Non-ventilated hospital-acquired pneumonia (NVHAP) is a serious nosocomial infection increasingly attributed to antibiotic-resistant bacteria.
A retrospective case-control study comparing patients with and without NVHAP from 1 January 2014 to 31 December 2014 at Barnes-Jewish Hospital, a 1300-bed urban academic medical center in St. Louis, Missouri.
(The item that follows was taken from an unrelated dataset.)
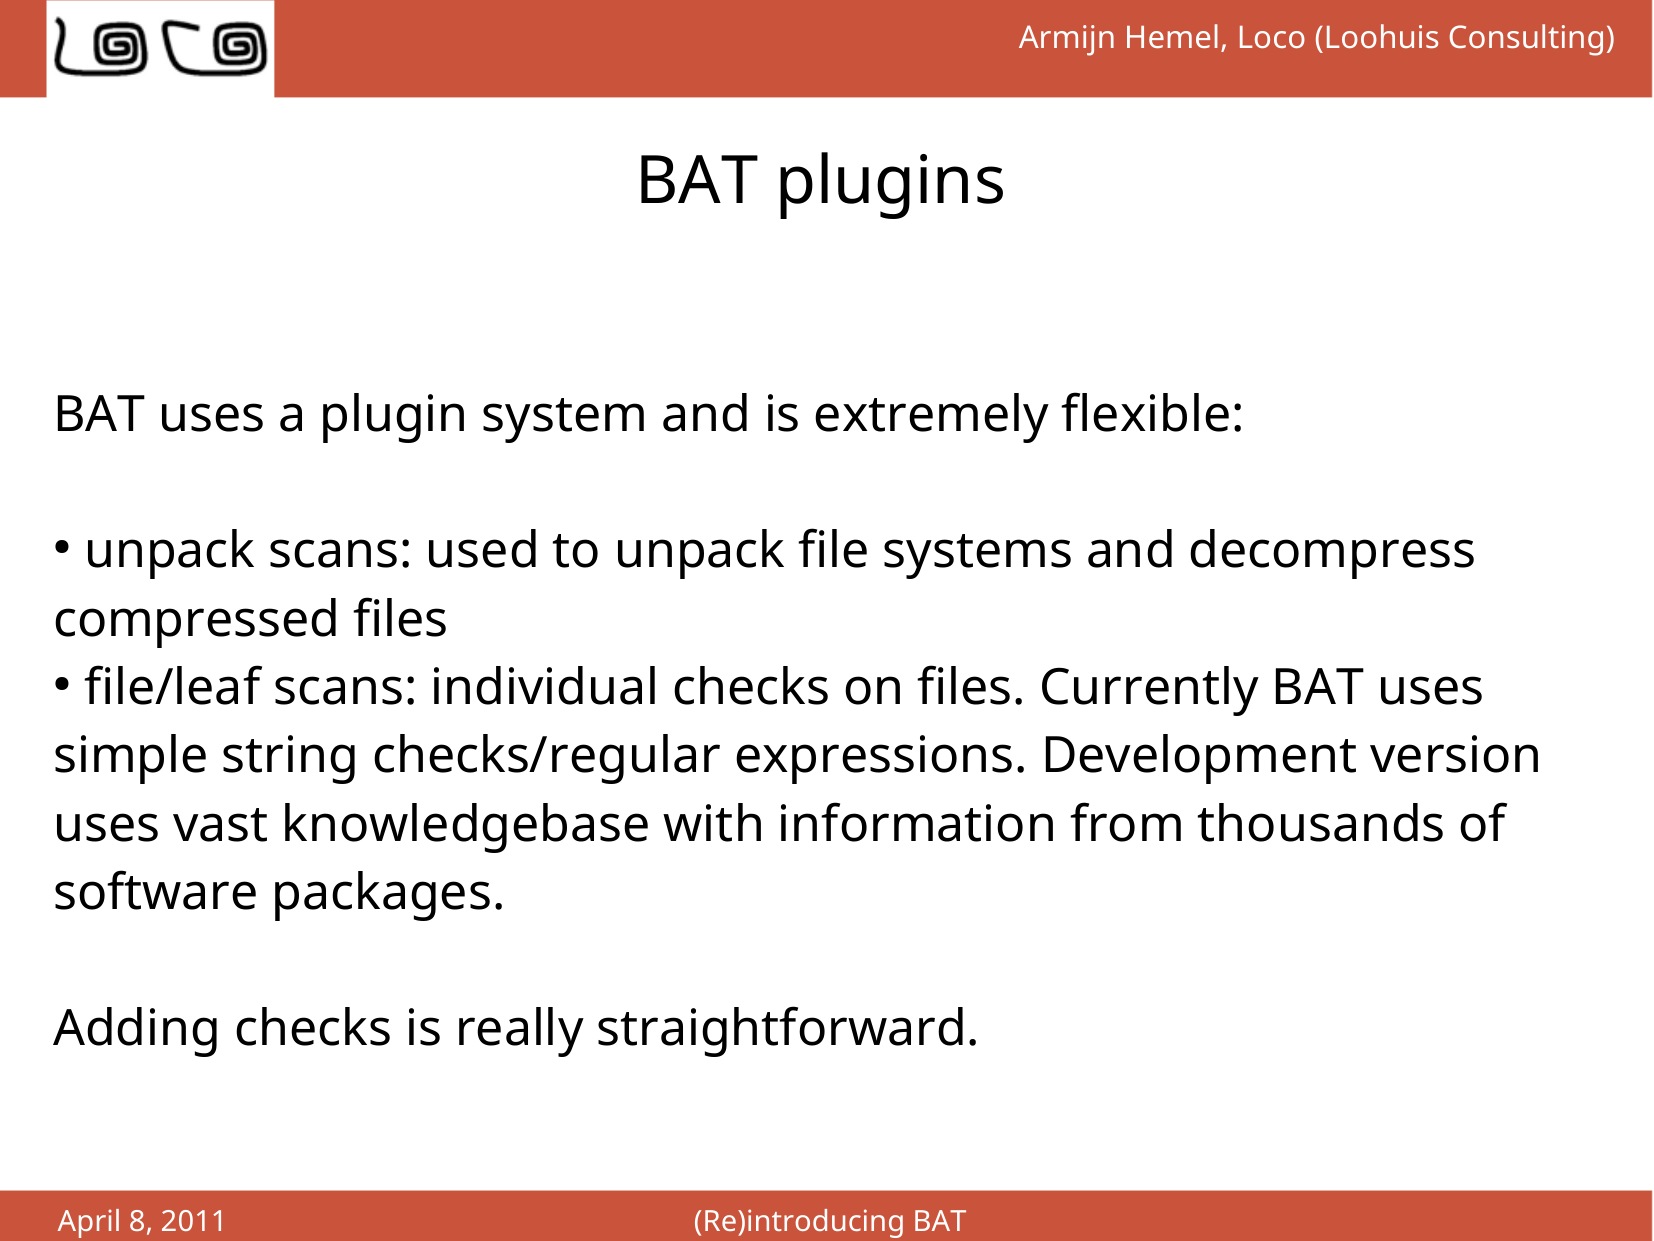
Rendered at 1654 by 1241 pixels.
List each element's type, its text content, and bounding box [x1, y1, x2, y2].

subtitle BAT uses a plugin system and is extremely flexible: unpack scans: used to unpack file systems and decompress compressed files file/leaf scans: individual checks on files. Currently BAT uses simple string checks/regular expressions. Development version uses vast knowledgebase with information from thousands of software packages. Adding checks is really straightforward. [53, 265, 1595, 1173]
title BAT plugins [47, 125, 1595, 229]
picture [0, 0, 1654, 1241]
174 consecutive patients with NVHAP were enrolled. A random sample of 696 control patients matched on age, gender, race, and hospital admission date were selected from a total of 5322 potential matched controls. NVHAP was pathogen-negative in 98 cases (56.3%). Respiratory viruses were identified in 42 (24.1%) patients, Gram-negative bacteria in 25 (14.4%) patients, and Gram-positive bacteria in 20 (11.5%) patients. Individuals developing NVHAP were more likely to die (15.5% versus 1.6%; P < 0.01), require intensive care (56.3% versus 22.8%; P < 0.01), mechanical ventilation (19.0% versus 3.9%; P < 0.01), and to have longer hospital length of stay (15.9 days [9.8 days, 26.3 days] versus 4.4 days [2.9 days, 7.3 days]; P < 0.01). The case-control study identified a strong association between hospital mortality and NVHAP, with NVHAP patients having an 8.4 times greater odds of death (95% CI, 5.6 – 12.5).
The occurrence of NVHAP was associated with significant increases in mortality, the use of intensive care, mechanical ventilation, and hospital length of stay. We also found that respiratory viruses were an important etiology of NVHAP. These findings suggest that efforts aimed at the successful prevention of NVHAP could improve patient outcomes and reduce health care costs.